• **ASSIGNMENT**: Tally the lines below that hold the string "signal", and report the tally by itself.
##### RECORDED DATA #####
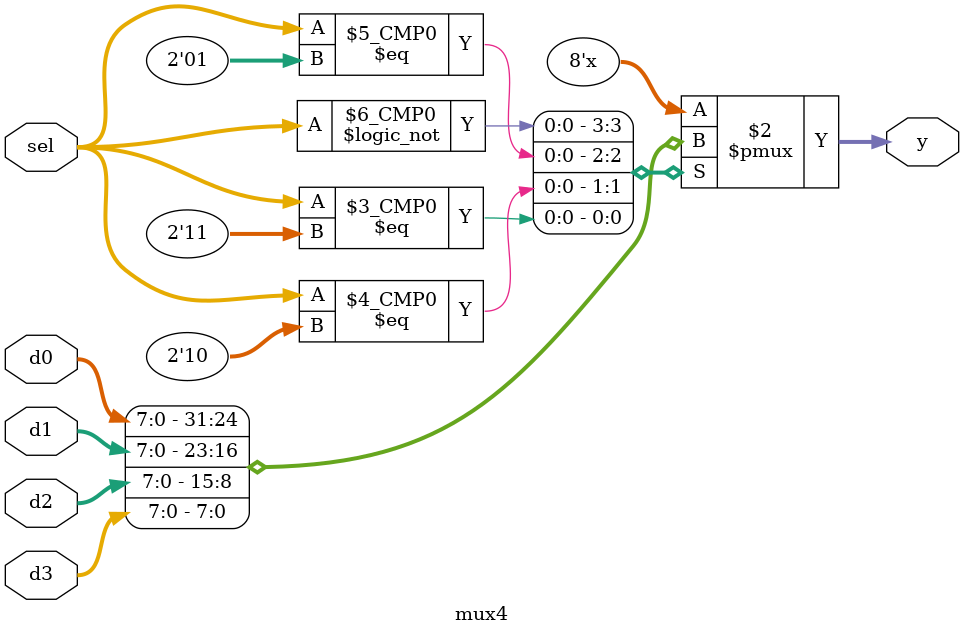
<source format=v>
module mux4(
input[7:0] d0,d1,d2,d3,//4个4位的输入

input[1:0] sel,//2位输入，表示选择的输入

output reg [7:0] y//4位输出，和选择的输入一致

);

always @(*) //敏感信号列表，当d0,d1,d2,d3,select任意一个改变时执行
	begin
		case(sel)

		0: y=d0;

		1: y=d1;

		2: y=d2;

		3: y=d3;

		default: y=0;

		endcase

	end 

endmodule
</source>
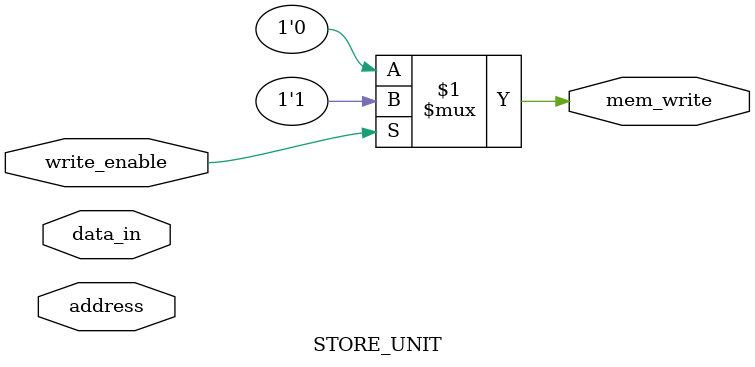
<source format=v>

module STORE_UNIT (
    input wire [31:0] data_in,  // Data to be stored
    input wire [31:0] address,  // Memory address
    input wire write_enable,    // Control signal to enable write
    output wire mem_write       // Memory write control signal
);

assign mem_write = (write_enable) ? 1'b1 : 1'b0;

endmodule


</source>
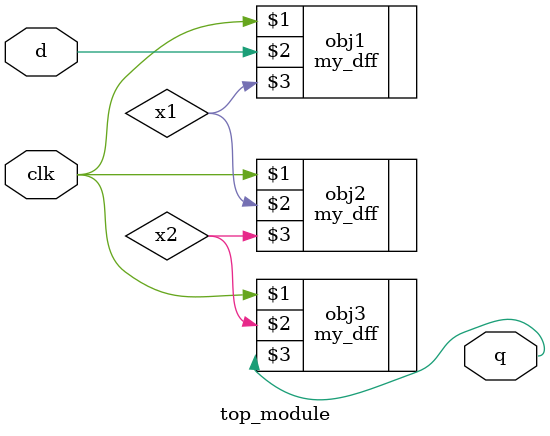
<source format=v>
module top_module ( input clk, input d, output q );

    wire x1, x2;
    my_dff obj1(clk, d, x1);
    my_dff obj2(clk, x1, x2);
    my_dff obj3(clk, x2, q);
endmodule

</source>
#####
• **SOLUTION TO THIS TASK**: 2